9. In haar tweede grief beroept [echtgenote een] zich op de in het echtscheidingsconvenant overeengekomen afspraak dat eerst op het moment dat de woning in de toekomst wordt verkocht door [echtgenote een] een bedrag van € 18.617, - uit de opbrengst van de woning aan de [de man] zal worden voldaan. [echtgenote een] stelt zich thans op het standpunt dat uit deze bepaling in het convenant volgt dat [echtgenote een] niet tot enige terugbetaling aan [de man] zou zijn gehouden voordat zij de woning zou verkopen. De akte van geldlening is nadien op aanraden van de fiscaal adviseur, vanuit de optiek van het sluiten van een hypotheek door [echtgenote een] , opgesteld, aldus [echtgenote een] .

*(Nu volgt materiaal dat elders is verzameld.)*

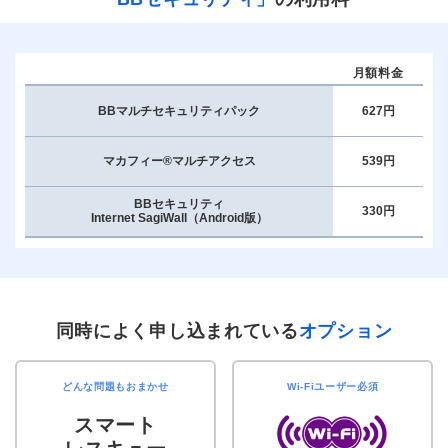
月額料金
BBマルチセキュリティパック
627円
マカフィー®マルチアクセス
539円
BBセキュリティ
330円
Internet SagiWall（Android版）
同時によく申し込まれている
オプション
どんな問題もおまかせ
Wi-Fiユーザー必須
スマート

10. [echtgenote twee] voert aan dat [echtgenote een] tegenstrijdige stellingen inneemt. Het klopt dat de inhoud van het convenant aan de akte van geldlening tegenstrijdig is. Het was juist het convenant dat ten behoeve van het welslagen van de hypotheekaanvraag door [echtgenote een] aan de mogelijke hypotheekverstrekker moest worden gepresenteerd - want daaruit bleek dat er, zolang de hypothecaire lening liep, niet aan [de man] afbetaald diende te worden - en niet de akte van geldlening, waaruit de opeisbaarheid van de vordering van [de man] bleek. [echtgenote twee] stelt dat de akte van geldlening prevaleert boven de bepalingen in het convenant.

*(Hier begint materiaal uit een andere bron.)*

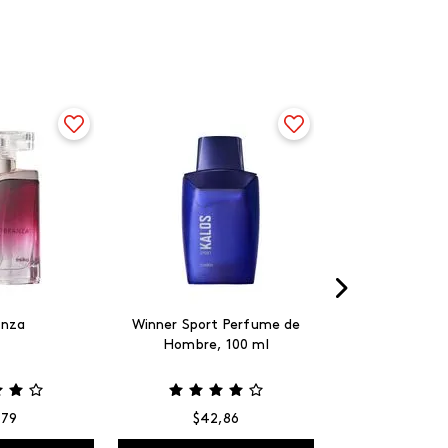
anza
Winner Sport Perfume de
Hombre, 100 ml
,
79
$
42
,
86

11. Het hof overweegt als volgt. [echtgenote een] heeft in de conclusie van antwoord in eerste aanleg erkend dat als onderdeel van de (financiële) afwikkeling van de echtscheiding tussen haar en [de man] een overeenkomst van geldlening is aangegaan, zoals neergelegd in de akte van geldlening van 10 maart 2010. Ook ter comparitie heeft [echtgenote een] de juistheid van de akte van geldlening erkend:
“Het resterende bedrag dat ik aan de heer [de man] moest betalen was € 18.617,00. Dit staat in het echtscheidingsconvenant. Op advies van de mediator hebben wij dat ook nog afzonderlijk vastgelegd in de vorm van een akte van geldlening. Dit was ook van belang voor de hypotheek aanvraag, zodat ik bij het aanvragen geen problemen zou hebben. (...) Per januari 2011 moest ik gaan terugbetalen (...).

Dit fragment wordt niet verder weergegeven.